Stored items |
Start of Block

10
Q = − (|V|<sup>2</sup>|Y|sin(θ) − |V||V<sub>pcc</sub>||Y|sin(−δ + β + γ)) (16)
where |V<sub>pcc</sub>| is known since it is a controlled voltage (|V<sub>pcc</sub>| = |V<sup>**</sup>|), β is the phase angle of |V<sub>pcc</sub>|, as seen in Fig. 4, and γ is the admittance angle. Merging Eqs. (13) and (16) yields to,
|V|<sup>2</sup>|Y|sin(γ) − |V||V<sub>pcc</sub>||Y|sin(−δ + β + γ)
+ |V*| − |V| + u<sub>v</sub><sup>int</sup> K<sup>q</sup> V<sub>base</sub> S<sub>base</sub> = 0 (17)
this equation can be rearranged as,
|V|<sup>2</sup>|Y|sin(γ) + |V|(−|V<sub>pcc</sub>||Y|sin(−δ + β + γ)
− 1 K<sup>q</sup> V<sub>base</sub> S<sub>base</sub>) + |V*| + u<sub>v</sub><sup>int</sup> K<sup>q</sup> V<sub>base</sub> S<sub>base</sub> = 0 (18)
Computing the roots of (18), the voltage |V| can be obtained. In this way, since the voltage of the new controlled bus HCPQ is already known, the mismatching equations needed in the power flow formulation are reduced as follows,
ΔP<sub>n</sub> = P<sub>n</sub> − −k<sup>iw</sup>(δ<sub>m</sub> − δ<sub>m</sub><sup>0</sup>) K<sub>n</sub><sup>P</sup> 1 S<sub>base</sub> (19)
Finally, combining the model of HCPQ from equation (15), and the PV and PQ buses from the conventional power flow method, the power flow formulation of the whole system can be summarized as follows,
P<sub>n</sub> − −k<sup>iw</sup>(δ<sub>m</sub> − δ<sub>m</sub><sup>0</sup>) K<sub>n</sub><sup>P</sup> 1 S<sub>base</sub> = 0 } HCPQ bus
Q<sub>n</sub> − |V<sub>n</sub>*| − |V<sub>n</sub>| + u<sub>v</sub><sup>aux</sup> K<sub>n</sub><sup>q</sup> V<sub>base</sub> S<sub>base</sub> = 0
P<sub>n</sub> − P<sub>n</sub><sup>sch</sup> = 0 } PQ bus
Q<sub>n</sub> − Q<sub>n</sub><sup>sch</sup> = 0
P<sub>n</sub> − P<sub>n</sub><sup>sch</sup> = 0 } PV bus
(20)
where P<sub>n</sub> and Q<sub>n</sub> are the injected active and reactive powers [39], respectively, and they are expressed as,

End of Block

Aim of the task |
Reproduce the data exactly. Keep every line intact.

Response area |
10
Q = − (|V|<sup>2</sup>|Y|sin(θ) − |V||V<sub>pcc</sub>||Y|sin(−δ + β + γ)) (16)
where |V<sub>pcc</sub>| is known since it is a controlled voltage (|V<sub>pcc</sub>| = |V<sup>**</sup>|), β is the phase angle of |V<sub>pcc</sub>|, as seen in Fig. 4, and γ is the admittance angle. Merging Eqs. (13) and (16) yields to,
|V|<sup>2</sup>|Y|sin(γ) − |V||V<sub>pcc</sub>||Y|sin(−δ + β + γ)
+ |V*| − |V| + u<sub>v</sub><sup>int</sup> K<sup>q</sup> V<sub>base</sub> S<sub>base</sub> = 0 (17)
this equation can be rearranged as,
|V|<sup>2</sup>|Y|sin(γ) + |V|(−|V<sub>pcc</sub>||Y|sin(−δ + β + γ)
− 1 K<sup>q</sup> V<sub>base</sub> S<sub>base</sub>) + |V*| + u<sub>v</sub><sup>int</sup> K<sup>q</sup> V<sub>base</sub> S<sub>base</sub> = 0 (18)
Computing the roots of (18), the voltage |V| can be obtained. In this way, since the voltage of the new controlled bus HCPQ is already known, the mismatching equations needed in the power flow formulation are reduced as follows,
ΔP<sub>n</sub> = P<sub>n</sub> − −k<sup>iw</sup>(δ<sub>m</sub> − δ<sub>m</sub><sup>0</sup>) K<sub>n</sub><sup>P</sup> 1 S<sub>base</sub> (19)
Finally, combining the model of HCPQ from equation (15), and the PV and PQ buses from the conventional power flow method, the power flow formulation of the whole system can be summarized as follows,
P<sub>n</sub> − −k<sup>iw</sup>(δ<sub>m</sub> − δ<sub>m</sub><sup>0</sup>) K<sub>n</sub><sup>P</sup> 1 S<sub>base</sub> = 0 } HCPQ bus
Q<sub>n</sub> − |V<sub>n</sub>*| − |V<sub>n</sub>| + u<sub>v</sub><sup>aux</sup> K<sub>n</sub><sup>q</sup> V<sub>base</sub> S<sub>base</sub> = 0
P<sub>n</sub> − P<sub>n</sub><sup>sch</sup> = 0 } PQ bus
Q<sub>n</sub> − Q<sub>n</sub><sup>sch</sup> = 0
P<sub>n</sub> − P<sub>n</sub><sup>sch</sup> = 0 } PV bus
(20)
where P<sub>n</sub> and Q<sub>n</sub> are the injected active and reactive powers [39], respectively, and they are expressed as,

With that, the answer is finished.